On the same day, we drove all the way to a roadside stop near Laggan in central Scotland.  This place was midgy central, little flying bugs, thousands of them, all up in your face and biting you, leaving you red & itchy for an hour or so.  These bugs are the pits, forcing you to stay locked up in the van even if its still light outside.  This didnt help our need for some space from each other but we drank lots of whiskey and all was well.  Oh, Dan also bought a ham hock for breakfast and by dinner time it was so juicy & smelly that he was sickened just looking at it so left it on a log for the night.  It did not deter the midges...

18th:  The reason we drove so far yesterday was to make it to Dalwhinnie Distillery on this day.  We got there spot on midday.  Julia & I both ordered the 3 whiskey deal (9.95 pound) & Dan went the 6 whiskey deal (14.95 pound).  Both deals come with a chocolate matched to each drink and a free dram glass!

The 3-drink deal was all different Dalwhinnie malts, while the 6-drink was all different brands.  It was pretty good & the chocolates were the best ive ever eaten but in hindsight it was more expensive than other distilleries (so far!).

We'd originally planned to get all the way to Dufftown but ended up stopping at Aviemore for a bit too long, so stayed on a beautiful loch there.  Tried a deepfried haggis puddin which Dan ladly finished for me! taste: a bit dry & mincey while being slightly offal-like in texture and really sticky inside the mouth.  Someting I may never try a second time!  Worth mentioning that all the lochs we saw around Aviemore were just awesome.  small but gorgeous.

Lets not foret about Ruthven Barracks which were a nice sight of an 1850's barracks that was well signed :)

Paid 2 pound to stay in a carpark by a loch..

19th:  Got up at 9am & headed straight to Glenlivet Distillery.  We didn't expect much but were pleasently suprised.  This was the best distillery we visited in Scotland.

Free tour plus free tastings PLUS cheap drams (2.50ish pound) of some other offerings (a reserve usually 9 pound, Scarpa & I think an Oban 18).

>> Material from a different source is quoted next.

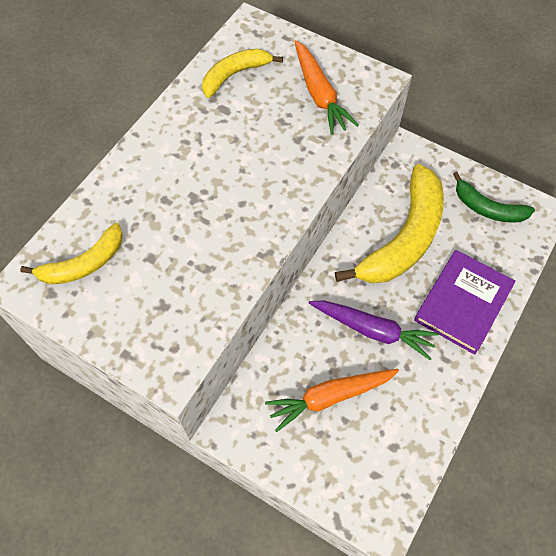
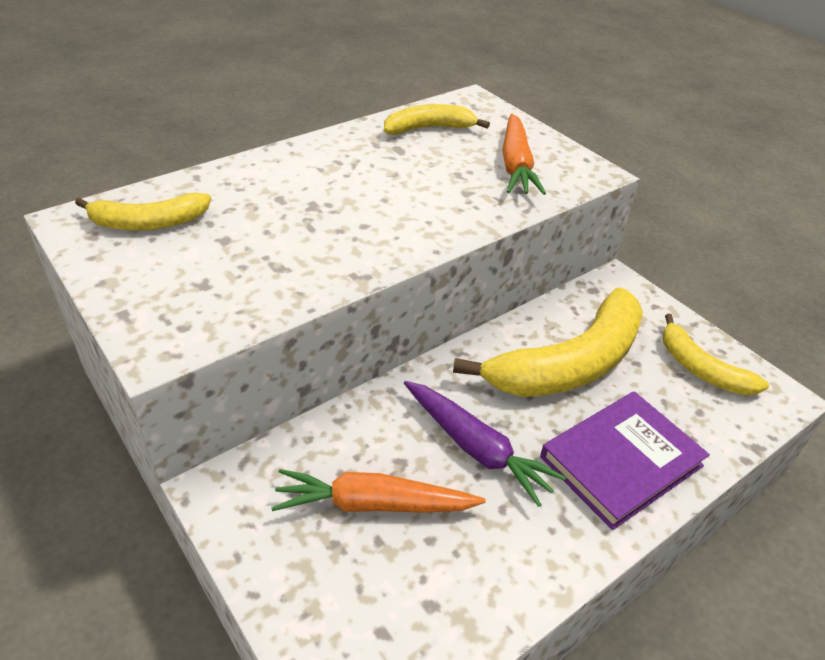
camera: 20 degrees right, 20 degrees down
(488, 208) = (701, 369): green banana -> yellow banana

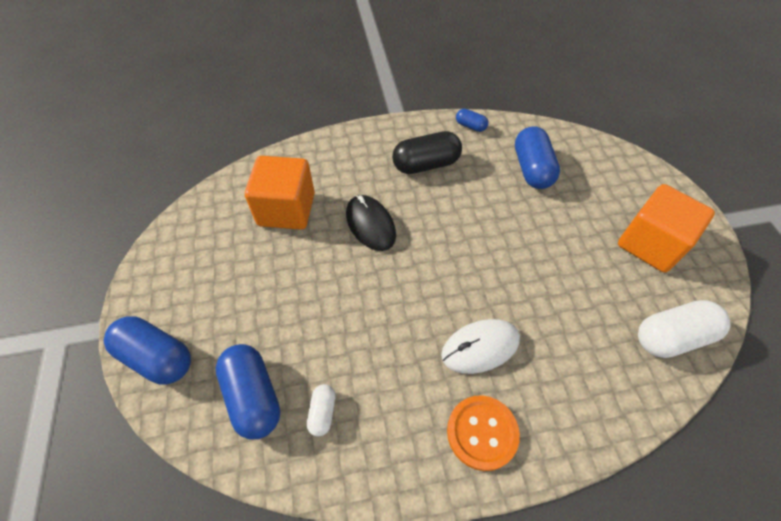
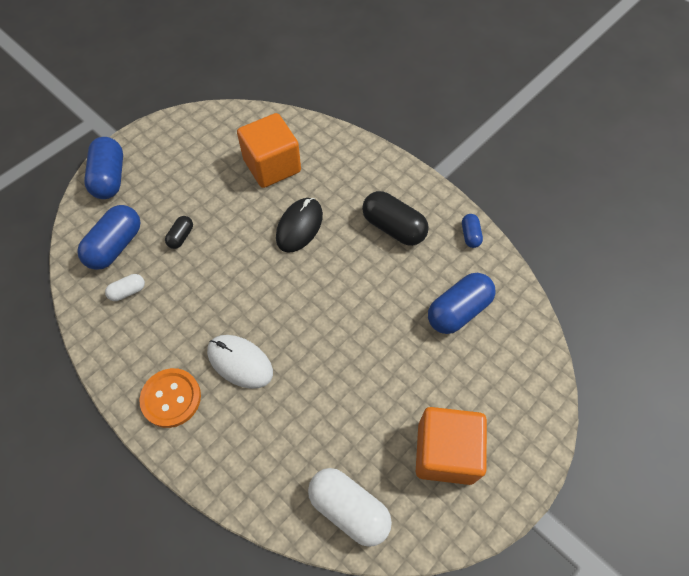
camera: 55 degrees right, 5 degrees up
(298, 325) = (181, 236): none -> black capsule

Our final destination for the 19th was a small town on the east side of of The Cairngorms called Aboyne.  Julia booked a nights accom at The Huntly Arms Hotel when we werent sure what to do next.

Before we got there though we looked at Braemar Castle (dont bother, boring) & Braemar Village which was more like a retirement home than a town.  Some of the smelliest toilets Julia had used apparently!  She blamed the stinky old folk.

Huntly Arms:  Good stay, great building.  Should have got a picture...  Had to take about 8 turns & two staircases to find our room.

Got a tip from a seedy looking bloke outside of our hotel that we should try The Boat Inn for dinner.  good tip, big & delish meals at a pub that allows their patrons to bring their dogs inside!